[WORKING DATA]
- - - -

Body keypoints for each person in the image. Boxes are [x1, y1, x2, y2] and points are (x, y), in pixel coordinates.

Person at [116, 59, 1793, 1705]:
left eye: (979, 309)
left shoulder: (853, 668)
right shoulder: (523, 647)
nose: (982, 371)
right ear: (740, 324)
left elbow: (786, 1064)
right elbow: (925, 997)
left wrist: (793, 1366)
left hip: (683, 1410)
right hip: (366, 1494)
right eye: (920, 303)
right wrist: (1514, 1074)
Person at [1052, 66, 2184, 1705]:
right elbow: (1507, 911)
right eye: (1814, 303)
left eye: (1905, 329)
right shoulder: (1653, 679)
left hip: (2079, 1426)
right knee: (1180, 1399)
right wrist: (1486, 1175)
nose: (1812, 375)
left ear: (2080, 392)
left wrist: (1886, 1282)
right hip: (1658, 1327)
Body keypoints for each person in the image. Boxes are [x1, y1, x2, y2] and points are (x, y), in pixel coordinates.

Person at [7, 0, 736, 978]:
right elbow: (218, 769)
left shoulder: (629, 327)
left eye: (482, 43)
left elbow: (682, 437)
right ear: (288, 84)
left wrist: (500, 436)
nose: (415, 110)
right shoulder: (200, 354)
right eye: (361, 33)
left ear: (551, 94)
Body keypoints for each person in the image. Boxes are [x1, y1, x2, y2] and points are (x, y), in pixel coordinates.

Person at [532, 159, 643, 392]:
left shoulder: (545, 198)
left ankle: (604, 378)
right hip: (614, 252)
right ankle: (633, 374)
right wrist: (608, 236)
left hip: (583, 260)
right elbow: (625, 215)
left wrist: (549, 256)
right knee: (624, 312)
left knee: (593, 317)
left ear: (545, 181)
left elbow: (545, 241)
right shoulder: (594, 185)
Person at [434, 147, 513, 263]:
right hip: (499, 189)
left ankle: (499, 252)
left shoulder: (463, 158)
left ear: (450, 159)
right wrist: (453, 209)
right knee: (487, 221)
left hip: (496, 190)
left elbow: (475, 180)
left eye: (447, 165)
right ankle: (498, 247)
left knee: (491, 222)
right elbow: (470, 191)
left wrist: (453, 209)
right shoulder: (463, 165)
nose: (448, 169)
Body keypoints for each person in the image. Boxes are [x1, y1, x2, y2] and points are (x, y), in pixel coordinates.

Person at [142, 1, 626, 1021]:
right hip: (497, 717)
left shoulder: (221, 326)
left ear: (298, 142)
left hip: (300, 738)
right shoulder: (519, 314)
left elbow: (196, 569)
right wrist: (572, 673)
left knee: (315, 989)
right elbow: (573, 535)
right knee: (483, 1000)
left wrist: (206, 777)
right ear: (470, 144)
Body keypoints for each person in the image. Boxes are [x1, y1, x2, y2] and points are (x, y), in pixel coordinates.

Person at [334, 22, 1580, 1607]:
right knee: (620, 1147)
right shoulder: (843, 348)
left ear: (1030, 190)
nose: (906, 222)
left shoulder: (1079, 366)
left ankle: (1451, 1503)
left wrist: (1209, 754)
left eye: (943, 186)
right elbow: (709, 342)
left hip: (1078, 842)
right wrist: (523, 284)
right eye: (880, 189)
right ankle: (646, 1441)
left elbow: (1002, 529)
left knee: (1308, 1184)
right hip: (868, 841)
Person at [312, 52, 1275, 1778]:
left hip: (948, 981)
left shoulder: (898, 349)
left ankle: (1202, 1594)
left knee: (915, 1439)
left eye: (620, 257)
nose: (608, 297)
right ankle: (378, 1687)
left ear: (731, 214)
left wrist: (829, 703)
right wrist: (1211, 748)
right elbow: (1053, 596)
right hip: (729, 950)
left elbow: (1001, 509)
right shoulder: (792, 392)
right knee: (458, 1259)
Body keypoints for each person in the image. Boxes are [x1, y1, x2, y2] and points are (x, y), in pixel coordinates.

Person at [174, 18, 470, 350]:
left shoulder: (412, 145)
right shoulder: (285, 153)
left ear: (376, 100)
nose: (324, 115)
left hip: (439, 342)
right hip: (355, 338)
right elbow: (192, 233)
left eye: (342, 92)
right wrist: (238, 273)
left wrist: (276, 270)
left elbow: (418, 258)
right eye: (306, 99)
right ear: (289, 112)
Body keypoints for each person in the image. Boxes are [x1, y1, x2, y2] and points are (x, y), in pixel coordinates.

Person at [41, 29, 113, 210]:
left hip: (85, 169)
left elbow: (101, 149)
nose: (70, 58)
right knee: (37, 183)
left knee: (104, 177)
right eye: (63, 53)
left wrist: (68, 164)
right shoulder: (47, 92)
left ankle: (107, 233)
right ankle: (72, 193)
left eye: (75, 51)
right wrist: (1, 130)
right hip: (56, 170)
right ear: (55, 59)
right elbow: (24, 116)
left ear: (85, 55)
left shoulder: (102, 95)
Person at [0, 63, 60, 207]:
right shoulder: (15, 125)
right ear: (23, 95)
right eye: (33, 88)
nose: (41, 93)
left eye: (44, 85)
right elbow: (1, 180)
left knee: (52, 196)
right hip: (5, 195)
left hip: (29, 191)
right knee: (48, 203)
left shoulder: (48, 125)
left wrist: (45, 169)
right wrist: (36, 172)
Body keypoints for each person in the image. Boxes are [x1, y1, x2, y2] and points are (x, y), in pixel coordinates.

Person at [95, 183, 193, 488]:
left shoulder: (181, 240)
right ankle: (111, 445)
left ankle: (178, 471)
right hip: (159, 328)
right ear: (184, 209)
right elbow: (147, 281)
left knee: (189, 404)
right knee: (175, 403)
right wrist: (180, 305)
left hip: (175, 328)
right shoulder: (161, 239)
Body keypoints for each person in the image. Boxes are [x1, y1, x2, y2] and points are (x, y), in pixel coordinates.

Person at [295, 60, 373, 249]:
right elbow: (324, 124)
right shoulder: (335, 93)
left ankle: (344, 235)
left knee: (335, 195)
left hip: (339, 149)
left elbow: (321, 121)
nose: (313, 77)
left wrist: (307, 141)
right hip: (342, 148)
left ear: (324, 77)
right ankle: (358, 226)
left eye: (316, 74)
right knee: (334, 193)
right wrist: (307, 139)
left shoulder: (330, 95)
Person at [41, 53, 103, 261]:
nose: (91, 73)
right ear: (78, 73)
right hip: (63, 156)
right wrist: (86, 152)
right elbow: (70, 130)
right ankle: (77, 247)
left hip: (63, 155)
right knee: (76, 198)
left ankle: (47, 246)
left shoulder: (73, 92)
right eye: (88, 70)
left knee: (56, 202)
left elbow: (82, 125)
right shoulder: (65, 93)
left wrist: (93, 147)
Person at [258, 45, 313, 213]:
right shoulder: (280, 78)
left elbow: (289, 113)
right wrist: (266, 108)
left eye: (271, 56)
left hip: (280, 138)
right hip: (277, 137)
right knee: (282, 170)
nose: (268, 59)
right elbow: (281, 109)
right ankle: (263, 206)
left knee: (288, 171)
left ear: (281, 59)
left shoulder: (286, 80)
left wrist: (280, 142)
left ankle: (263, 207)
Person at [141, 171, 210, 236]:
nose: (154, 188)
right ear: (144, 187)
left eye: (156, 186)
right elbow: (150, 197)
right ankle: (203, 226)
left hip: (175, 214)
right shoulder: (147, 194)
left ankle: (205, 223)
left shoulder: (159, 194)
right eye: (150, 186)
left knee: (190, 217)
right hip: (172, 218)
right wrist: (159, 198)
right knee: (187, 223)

- - - -

[WORK ORDER] Repeat each of the entries exactly as written.

[ANSWER SECTION]
Body keypoints for each person in the image. Boxes are [x1, y1, x2, y2] and points are (x, y), in pixel coordinates.

Person at [116, 59, 1793, 1705]:
left eye: (979, 309)
left shoulder: (853, 668)
right shoulder: (523, 647)
nose: (982, 371)
right ear: (740, 324)
left elbow: (786, 1064)
right elbow: (925, 997)
left wrist: (793, 1366)
left hip: (683, 1410)
right hip: (366, 1494)
right eye: (920, 303)
right wrist: (1514, 1074)
Person at [1052, 66, 2184, 1705]:
right elbow: (1507, 911)
right eye: (1814, 303)
left eye: (1905, 329)
right shoulder: (1653, 679)
left hip: (2079, 1426)
right knee: (1180, 1399)
right wrist: (1486, 1175)
nose: (1812, 375)
left ear: (2080, 392)
left wrist: (1886, 1282)
right hip: (1658, 1327)
Body keypoints for each person in the image. Boxes are [x1, y1, x2, y2] and points are (x, y), in pixel coordinates.

Person at [7, 0, 736, 978]:
right elbow: (218, 769)
left shoulder: (629, 327)
left eye: (482, 43)
left elbow: (682, 437)
right ear: (288, 84)
left wrist: (500, 436)
nose: (415, 110)
right shoulder: (200, 354)
right eye: (361, 33)
left ear: (551, 94)
Body keypoints for each person in the image. Boxes are [x1, y1, x2, y2] and points are (x, y), in pixel coordinates.

Person at [532, 159, 643, 392]:
left shoulder: (545, 198)
left ankle: (604, 378)
right hip: (614, 252)
right ankle: (633, 374)
right wrist: (608, 236)
left hip: (583, 260)
right elbow: (625, 215)
left wrist: (549, 256)
right knee: (624, 312)
left knee: (593, 317)
left ear: (545, 181)
left elbow: (545, 241)
right shoulder: (594, 185)
Person at [434, 147, 513, 263]:
right hip: (499, 189)
left ankle: (499, 252)
left shoulder: (463, 158)
left ear: (450, 159)
right wrist: (453, 209)
right knee: (487, 221)
left hip: (496, 190)
left elbow: (475, 180)
left eye: (447, 165)
right ankle: (498, 247)
left knee: (491, 222)
right elbow: (470, 191)
left wrist: (453, 209)
right shoulder: (463, 165)
nose: (448, 169)
Body keypoints for each person in the image. Boxes are [x1, y1, x2, y2] and points are (x, y), in pixel coordinates.

Person at [142, 1, 626, 1021]:
right hip: (497, 717)
left shoulder: (221, 326)
left ear: (298, 142)
left hip: (300, 738)
right shoulder: (519, 314)
left elbow: (196, 569)
right wrist: (572, 673)
left knee: (315, 989)
right elbow: (573, 535)
right knee: (483, 1000)
left wrist: (206, 777)
right ear: (470, 144)
Body keypoints for each person in the image. Boxes are [x1, y1, x2, y2] and points are (x, y), in pixel coordinates.

Person at [334, 22, 1580, 1607]:
right knee: (620, 1147)
right shoulder: (843, 348)
left ear: (1030, 190)
nose: (906, 222)
left shoulder: (1079, 366)
left ankle: (1451, 1503)
left wrist: (1209, 754)
left eye: (943, 186)
right elbow: (709, 342)
left hip: (1078, 842)
right wrist: (523, 284)
right eye: (880, 189)
right ankle: (646, 1441)
left elbow: (1002, 529)
left knee: (1308, 1184)
right hip: (868, 841)
Person at [312, 52, 1275, 1778]:
left hip: (948, 981)
left shoulder: (898, 349)
left ankle: (1202, 1594)
left knee: (915, 1439)
left eye: (620, 257)
nose: (608, 297)
right ankle: (378, 1687)
left ear: (731, 214)
left wrist: (829, 703)
right wrist: (1211, 748)
right elbow: (1053, 596)
right hip: (729, 950)
left elbow: (1001, 509)
right shoulder: (792, 392)
right knee: (458, 1259)
Body keypoints for each person in the image. Boxes are [x1, y1, x2, y2] and points are (x, y), in pixel coordinates.

Person at [174, 18, 470, 350]:
left shoulder: (412, 145)
right shoulder: (285, 153)
left ear: (376, 100)
nose: (324, 115)
left hip: (439, 342)
right hip: (355, 338)
right elbow: (192, 233)
left eye: (342, 92)
right wrist: (238, 273)
left wrist: (276, 270)
left elbow: (418, 258)
right eye: (306, 99)
right ear: (289, 112)
Body keypoints for each person in the image. Boxes are [x1, y1, x2, y2] and points are (x, y), in pixel coordinates.

Person at [41, 29, 113, 210]:
left hip: (85, 169)
left elbow: (101, 149)
nose: (70, 58)
right knee: (37, 183)
left knee: (104, 177)
right eye: (63, 53)
left wrist: (68, 164)
right shoulder: (47, 92)
left ankle: (107, 233)
right ankle: (72, 193)
left eye: (75, 51)
right wrist: (1, 130)
right hip: (56, 170)
right ear: (55, 59)
right elbow: (24, 116)
left ear: (85, 55)
left shoulder: (102, 95)
Person at [0, 63, 60, 207]:
right shoulder: (15, 125)
right ear: (23, 95)
right eye: (33, 88)
nose: (41, 93)
left eye: (44, 85)
right elbow: (1, 180)
left knee: (52, 196)
right hip: (5, 195)
left hip: (29, 191)
right knee: (48, 203)
left shoulder: (48, 125)
left wrist: (45, 169)
right wrist: (36, 172)
Body keypoints for each person in the image. Boxes are [x1, y1, x2, y2] and points are (x, y), in pixel coordinates.

Person at [95, 183, 193, 488]:
left shoulder: (181, 240)
right ankle: (111, 445)
left ankle: (178, 471)
right hip: (159, 328)
right ear: (184, 209)
right elbow: (147, 281)
left knee: (189, 404)
right knee: (175, 403)
right wrist: (180, 305)
left hip: (175, 328)
right shoulder: (161, 239)
Body keypoints for each person in the image. Boxes are [x1, y1, x2, y2] and points are (x, y), in pixel coordinates.

Person at [295, 60, 373, 249]:
right elbow: (324, 124)
right shoulder: (335, 93)
left ankle: (344, 235)
left knee: (335, 195)
left hip: (339, 149)
left elbow: (321, 121)
nose: (313, 77)
left wrist: (307, 141)
right hip: (342, 148)
left ear: (324, 77)
right ankle: (358, 226)
left eye: (316, 74)
right knee: (334, 193)
right wrist: (307, 139)
left shoulder: (330, 95)
Person at [41, 53, 103, 261]:
nose: (91, 73)
right ear: (78, 73)
right hip: (63, 156)
right wrist: (86, 152)
right elbow: (70, 130)
right ankle: (77, 247)
left hip: (63, 155)
right knee: (76, 198)
left ankle: (47, 246)
left shoulder: (73, 92)
right eye: (88, 70)
left knee: (56, 202)
left elbow: (82, 125)
right shoulder: (65, 93)
left wrist: (93, 147)
Person at [258, 45, 313, 213]:
right shoulder: (280, 78)
left elbow: (289, 113)
right wrist: (266, 108)
left eye: (271, 56)
left hip: (280, 138)
right hip: (277, 137)
right knee: (282, 170)
nose: (268, 59)
right elbow: (281, 109)
right ankle: (263, 206)
left knee: (288, 171)
left ear: (281, 59)
left shoulder: (286, 80)
left wrist: (280, 142)
left ankle: (263, 207)
Person at [141, 171, 210, 236]:
nose: (154, 188)
right ear: (144, 187)
left eye: (156, 186)
right elbow: (150, 197)
right ankle: (203, 226)
left hip: (175, 214)
right shoulder: (147, 194)
left ankle: (205, 223)
left shoulder: (159, 194)
right eye: (150, 186)
left knee: (190, 217)
right hip: (172, 218)
right wrist: (159, 198)
right knee: (187, 223)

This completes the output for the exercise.